Can efforts by human beings to provide warmth benefit other creatures? A news story from Sedona answers that question with a resounding “yes”! During the winter of 2011, frigid weather with subzero temperatures impacted many locations in February.
Although the unexpectedly cold temperatures in Sedona, Arizona upset some residents of the community, wildlife also felt the chill. Reportedly well over 2,000 hummingbirds reside for part of the year in the Arizona community. The high metabolism of these birds requires frequent feeding and they usually prefer warm or even tropical climates. Freezing weather would seriously disrupt the lifestyle of a hummingbird.

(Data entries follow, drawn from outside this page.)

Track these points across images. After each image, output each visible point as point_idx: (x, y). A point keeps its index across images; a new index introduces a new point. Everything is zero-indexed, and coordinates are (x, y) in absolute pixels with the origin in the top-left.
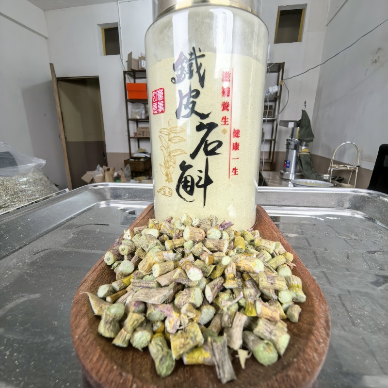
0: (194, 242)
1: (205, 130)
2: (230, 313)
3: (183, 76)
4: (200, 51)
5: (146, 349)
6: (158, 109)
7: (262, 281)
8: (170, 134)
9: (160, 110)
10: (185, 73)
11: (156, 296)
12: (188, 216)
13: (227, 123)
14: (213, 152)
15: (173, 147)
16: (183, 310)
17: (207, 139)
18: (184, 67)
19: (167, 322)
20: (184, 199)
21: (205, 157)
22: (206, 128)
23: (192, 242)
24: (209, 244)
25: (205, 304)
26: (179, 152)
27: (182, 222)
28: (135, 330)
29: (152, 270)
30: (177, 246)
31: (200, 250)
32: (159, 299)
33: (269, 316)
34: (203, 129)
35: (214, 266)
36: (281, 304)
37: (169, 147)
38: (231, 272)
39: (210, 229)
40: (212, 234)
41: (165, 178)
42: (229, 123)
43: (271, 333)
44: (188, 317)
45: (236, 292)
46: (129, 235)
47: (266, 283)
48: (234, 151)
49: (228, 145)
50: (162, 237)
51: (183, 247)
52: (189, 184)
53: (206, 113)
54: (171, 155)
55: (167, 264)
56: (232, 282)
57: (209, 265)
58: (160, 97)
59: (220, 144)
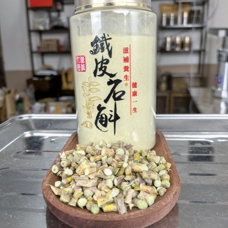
0: (108, 157)
1: (114, 84)
2: (126, 190)
3: (98, 50)
4: (108, 36)
5: (85, 207)
6: (81, 68)
7: (144, 174)
8: (89, 86)
9: (83, 69)
10: (99, 48)
11: (88, 183)
12: (104, 141)
13: (128, 79)
14: (119, 98)
15: (92, 95)
16: (103, 189)
17: (115, 90)
18: (98, 45)
19: (94, 196)
20: (101, 130)
21: (114, 102)
22: (114, 83)
23: (106, 157)
24: (117, 158)
25: (114, 188)
26: (96, 99)
27: (100, 145)
28: (79, 199)
29: (84, 172)
30: (98, 160)
31: (111, 160)
32: (90, 184)
33: (145, 190)
34: (112, 84)
35: (119, 169)
36: (156, 188)
37: (89, 95)
38: (128, 171)
39: (117, 149)
40: (119, 151)
41: (86, 115)
42: (129, 79)
43: (145, 196)
44: (105, 192)
45: (130, 181)
46: (65, 155)
47: (146, 175)
48: (134, 96)
49: (130, 93)
50: (87, 155)
51: (101, 160)
52: (104, 120)
53: (113, 74)
54: (91, 100)
55: (93, 169)
56: (129, 176)
57: (116, 168)
58: (82, 61)
59: (124, 93)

One man in Sedona who had been feeding hummingbirds at a feeder dispensing liquid food struggled to keep the contents from freezing during the cold weather. He placed the feeder on a heating pad in his open garage, reasoning that the constant heat would prevent the hummingbird’s food from changing into a solid form that could not pass through the narrow openings at the feeder. Much to his surprise, when he checked on the garage the next day, he discovered that two hummingbirds he called “Rocky” and “Adrian” had actually spent time perched atop the heating pad, relishing its warmth.
When he used a hair dryer to warm up the contents inside the feeder, one of the tiny, colorful birds remained nearby, welcoming the heat. His kindness to the birds helped them endure the unexpectedly chill conditions much better.